With the summer months well under way, car advertisements are filled with “year-end clearance” to clear out the 2010 models in time for the September arrival of most 2011 models. But these deals may not really be a “steal” for some new car shoppers. While the rebates and incentives are certainly appealing, it may still make more sense to buy the 2011 model or even a slightly used model.
The most important thing to remember if you opt to buy a 2010 model at a year-end clearance is that it is essentially one model-year old, which means it will depreciate more quickly than if you buy the same car as a 2011 model when it becomes available.
If you are considering two entirely different cars of two different brands but one is a 2010 model and the other is a 2011 model, use a third-party information source to see how quickly each model depreciates. Most vehicle research websites have this information listed as “cost of ownership” data that shows a chart with depreciation as well as estimates for maintenance, insurance and other ownership costs.
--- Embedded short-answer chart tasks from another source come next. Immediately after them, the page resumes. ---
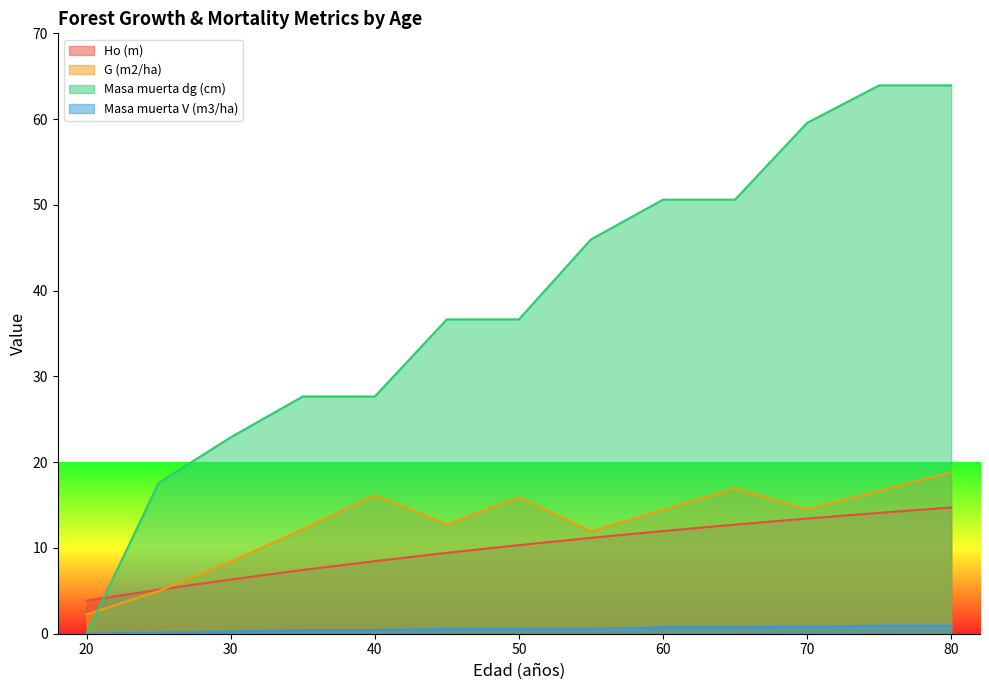

How many lines are shown in the chart?

4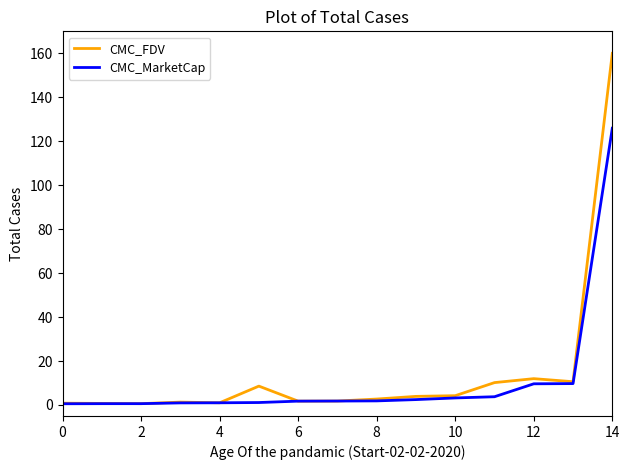

After their last crossing, which series has the higher values: CMC_MarketCap or CMC_FDV?

CMC_FDV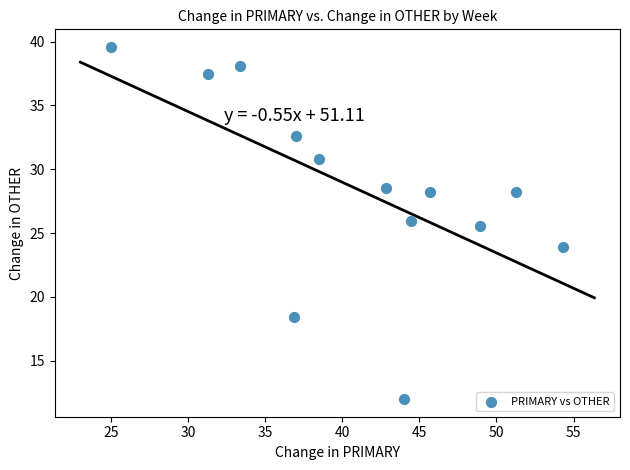

What Y value in the scatter plot is closest to 25?

25.5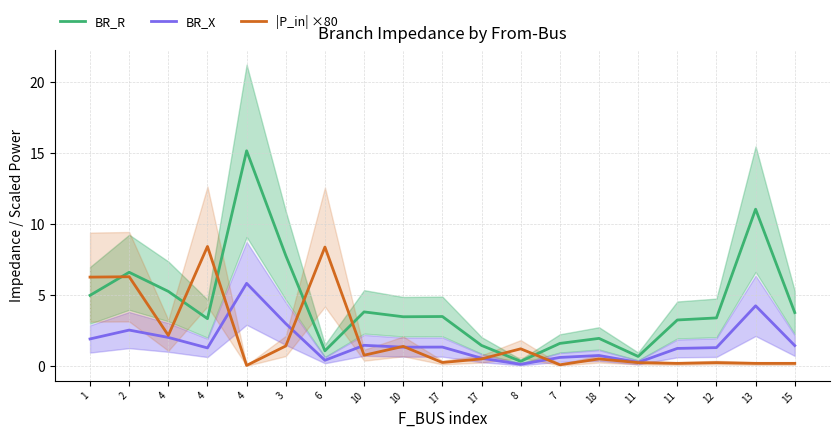

Between 17 and 15, which is larger?

15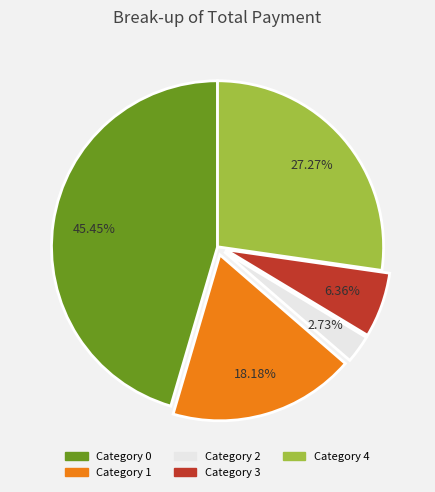

Does any single category account for the majority?

No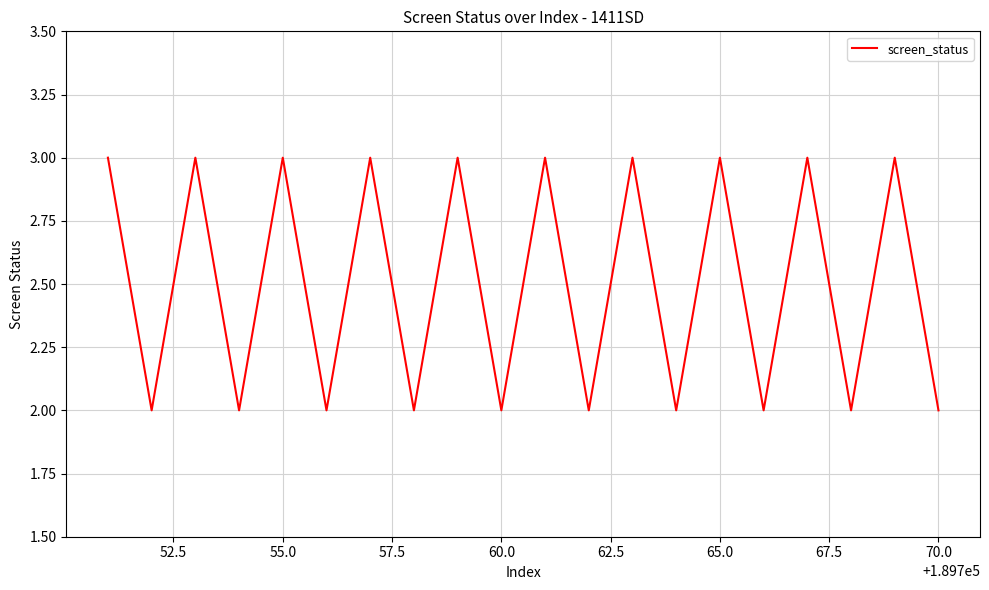

What is the maximum value shown in the chart?

3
If you are comparing a 2010 model with a big rebate and low depreciation — sometimes referred to as a high residual value — to a 2011 model with no incentive and a faster depreciation rate, you may be surprised at which car is the better value.
Of course, depreciation is only one factor when you decide to sell your car, so think about how long you expect to keep this car. Do you plan to drive it until the wheels fall off? If yes, then depreciation matters very little since you won’t get much for your car when you are ready to get rid of it.
However, if you are like the average American who buys a new car every three years, then exercise some caution in buying a 2010 model at a year-end clearance. Look at the car’s projected value when you might be ready to sell it and compare that to the 2011 model as well as perhaps the 2009 model of the same car. Next use Bankrate’s car rebate vs. low-interest calculator to see which offer is the better deal. Finally, use Bankrate’s new auto loan calculator to compare the three models and see which car is the best financial choice.
While summer is traditionally the time of year that incentives are the highest, this year automakers, led by Toyota after its recall issues, piled on incentives in the spring, making automakers reluctant to up the ante and increase deals in recent weeks. According to the auto research website Edmunds.com, the industry on average kept incentives steady throughout the months of May and June, though the firm said it expected automakers to at least modestly increase incentives this month.
Several automakers already have jumped in with increased deals just recently, hoping to attract shoppers. Among the sweetened deals are increases in cash rebates from General Motors, Hyundai and Mitsubishi, among others, while BMW, Chrysler, Porsche, Subaru and Toyota were among the automakers offering lower interest rates than last month.
So if you’ve had your eye on a certain car for a while now and the automaker is offering a sweet deal and you are planning to keep it for a long time, this summer is likely to be a great time to get yourself a new set of wheels.